Macron defends pensions shift as French campaign brawl heats up
The French presidential fight shifted into higher gear Tuesday as Emmanuel Macron defended his sudden willingness to soften a pensions overhaul he has pushed for years, drawing accusations of a "ploy" to lure left-leaning voters from his far-right rival Marine Le Pen.
Both candidates pressed their on-the-ground campaigns, with Macron holding a long walkabout in Mulhouse, eastern France, where the president was beaten out by far-left leader Jean-Luc Melenchon in the first round of voting last Sunday.
Several residents assailed the centrist incumbent on pensions after he indicated the retirement age might be pushed back from 62 to only 64 -- instead of 65 as long promised.
"Yesterday I clarified things, if we need to be open to adapting this, I'm open to it," Macron told journalists after a heated exchange with healthcare and other workers. "It's normal that I should be ready to listen!"
Since sweeping to power in 2017, the former investment banker has said an overhaul is necessary to keep the pay-as-you-go system afloat. But a series of massive strikes and then the Covid-19 pandemic forced him to put the plan on ice in 2020.
But just last week his team had insisted that a retirement age of 65 was non-negotiable.
Le Pen pounced on the shift as a cynical bid to woo the left-wing voters analysts say Macron needs in a tight run-off on April 24.

Action item: Quote the complete article on Macron's pension shift word for word.

Stored items:
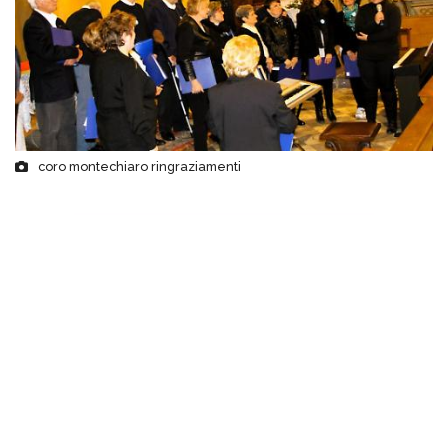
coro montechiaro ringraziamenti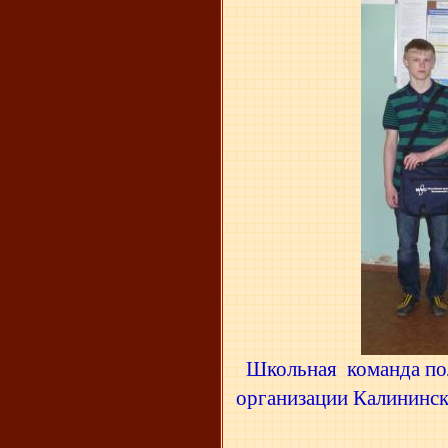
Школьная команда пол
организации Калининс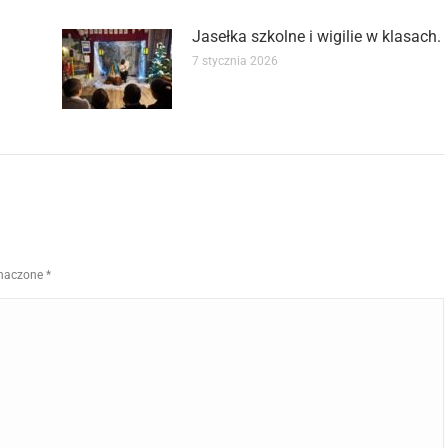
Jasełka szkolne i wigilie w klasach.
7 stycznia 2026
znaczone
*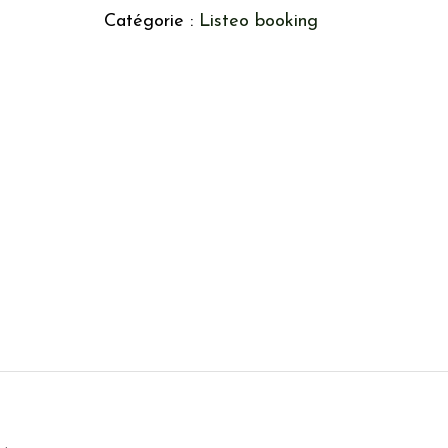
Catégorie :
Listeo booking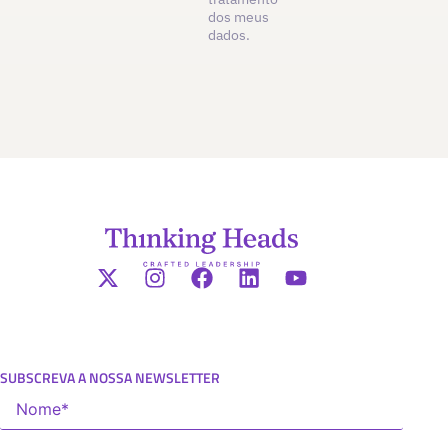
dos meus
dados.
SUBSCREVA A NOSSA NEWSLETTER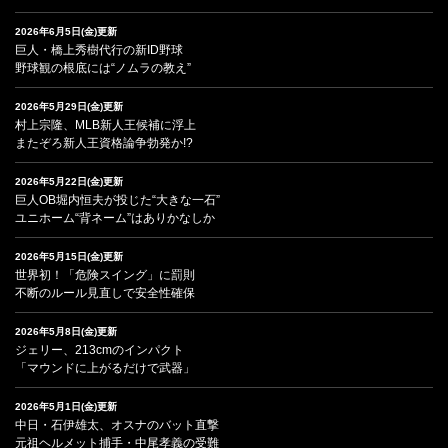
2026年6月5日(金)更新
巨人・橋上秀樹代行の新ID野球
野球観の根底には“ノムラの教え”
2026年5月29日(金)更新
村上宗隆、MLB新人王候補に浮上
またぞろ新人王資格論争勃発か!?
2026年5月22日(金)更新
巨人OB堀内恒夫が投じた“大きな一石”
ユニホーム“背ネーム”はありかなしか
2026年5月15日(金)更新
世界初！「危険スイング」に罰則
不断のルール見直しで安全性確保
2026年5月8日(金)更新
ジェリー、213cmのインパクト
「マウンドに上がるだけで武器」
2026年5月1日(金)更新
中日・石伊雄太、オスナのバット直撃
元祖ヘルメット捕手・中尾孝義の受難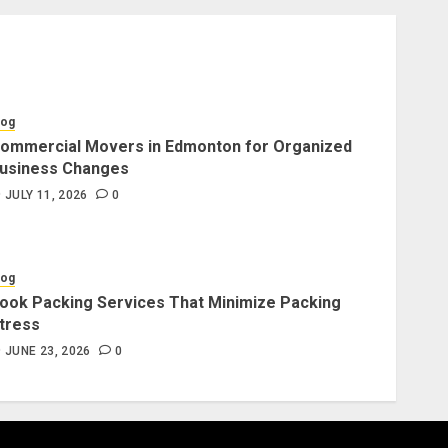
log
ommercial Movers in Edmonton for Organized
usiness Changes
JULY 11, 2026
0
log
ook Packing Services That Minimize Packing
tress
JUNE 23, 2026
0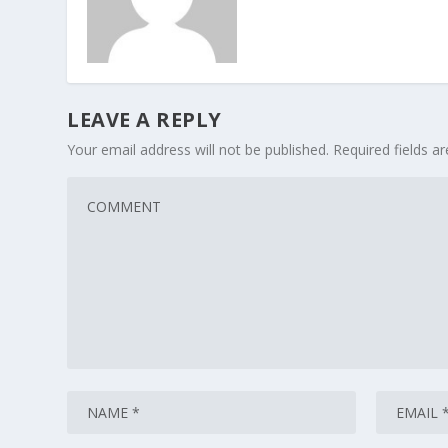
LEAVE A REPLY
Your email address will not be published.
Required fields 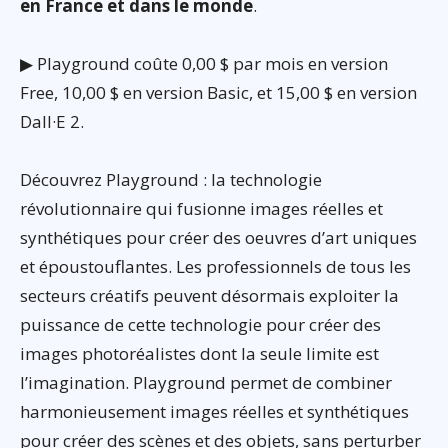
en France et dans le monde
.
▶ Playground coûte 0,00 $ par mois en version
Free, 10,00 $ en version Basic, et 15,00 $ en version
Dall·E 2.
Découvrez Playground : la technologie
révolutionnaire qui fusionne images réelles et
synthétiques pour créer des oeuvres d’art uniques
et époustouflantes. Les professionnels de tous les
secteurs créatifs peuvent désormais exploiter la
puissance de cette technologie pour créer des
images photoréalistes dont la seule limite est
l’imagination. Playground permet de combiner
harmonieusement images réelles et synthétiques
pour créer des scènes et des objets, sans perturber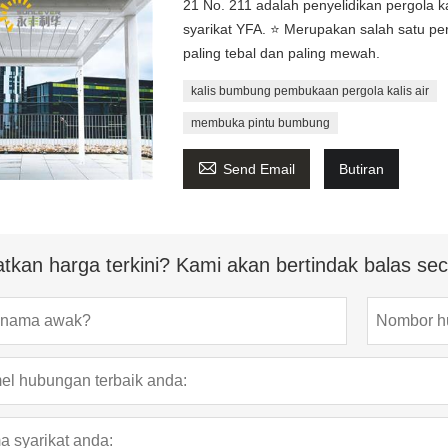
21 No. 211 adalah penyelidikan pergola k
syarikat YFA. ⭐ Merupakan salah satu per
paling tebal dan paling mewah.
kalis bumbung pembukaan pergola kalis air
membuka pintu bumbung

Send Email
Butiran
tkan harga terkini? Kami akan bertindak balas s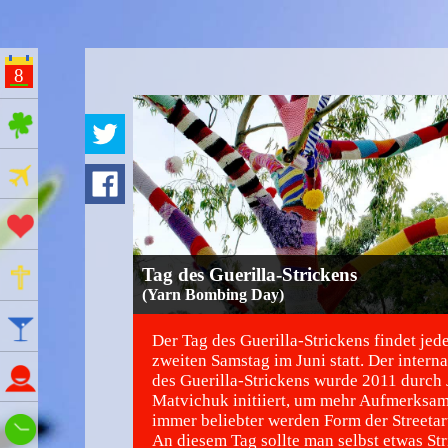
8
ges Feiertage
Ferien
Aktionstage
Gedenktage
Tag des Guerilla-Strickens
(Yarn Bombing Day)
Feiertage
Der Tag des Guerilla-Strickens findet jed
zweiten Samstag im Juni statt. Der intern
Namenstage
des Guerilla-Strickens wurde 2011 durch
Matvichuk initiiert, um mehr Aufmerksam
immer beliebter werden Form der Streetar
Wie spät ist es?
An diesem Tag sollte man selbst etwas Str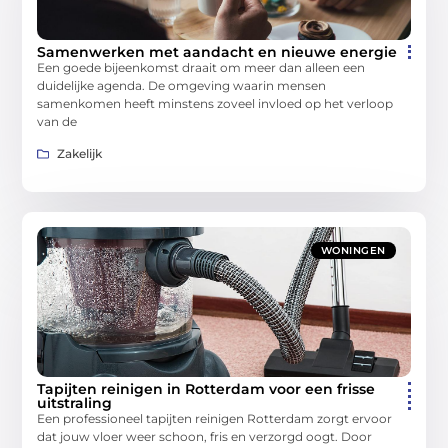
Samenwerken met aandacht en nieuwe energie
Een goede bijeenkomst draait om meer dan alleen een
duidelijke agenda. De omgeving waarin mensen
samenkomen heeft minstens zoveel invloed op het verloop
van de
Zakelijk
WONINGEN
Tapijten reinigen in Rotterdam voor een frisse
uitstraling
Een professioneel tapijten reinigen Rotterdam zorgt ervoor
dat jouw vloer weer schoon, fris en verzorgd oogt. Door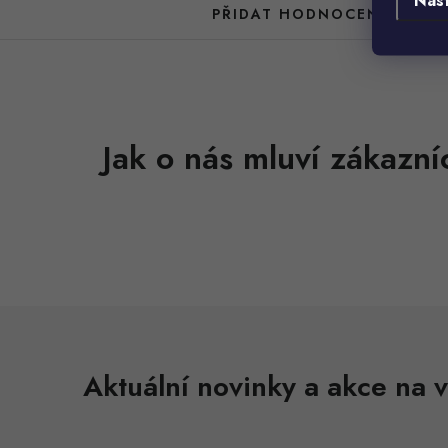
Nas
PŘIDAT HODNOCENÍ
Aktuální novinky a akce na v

Finished exercise:
Macron defends pensions shift as French campaign brawl heats up
The French presidential fight shifted into higher gear Tuesday as Emmanuel Macron defended his sudden willingness to soften a pensions overhaul he has pushed for years, drawing accusations of a "ploy" to lure left-leaning voters from his far-right rival Marine Le Pen.
Both candidates pressed their on-the-ground campaigns, with Macron holding a long walkabout in Mulhouse, eastern France, where the president was beaten out by far-left leader Jean-Luc Melenchon in the first round of voting last Sunday.
Several residents assailed the centrist incumbent on pensions after he indicated the retirement age might be pushed back from 62 to only 64 -- instead of 65 as long promised.
"Yesterday I clarified things, if we need to be open to adapting this, I'm open to it," Macron told journalists after a heated exchange with healthcare and other workers. "It's normal that I should be ready to listen!"
Since sweeping to power in 2017, the former investment banker has said an overhaul is necessary to keep the pay-as-you-go system afloat. But a series of massive strikes and then the Covid-19 pandemic forced him to put the plan on ice in 2020.
But just last week his team had insisted that a retirement age of 65 was non-negotiable.
Le Pen pounced on the shift as a cynical bid to woo the left-wing voters analysts say Macron needs in a tight run-off on April 24.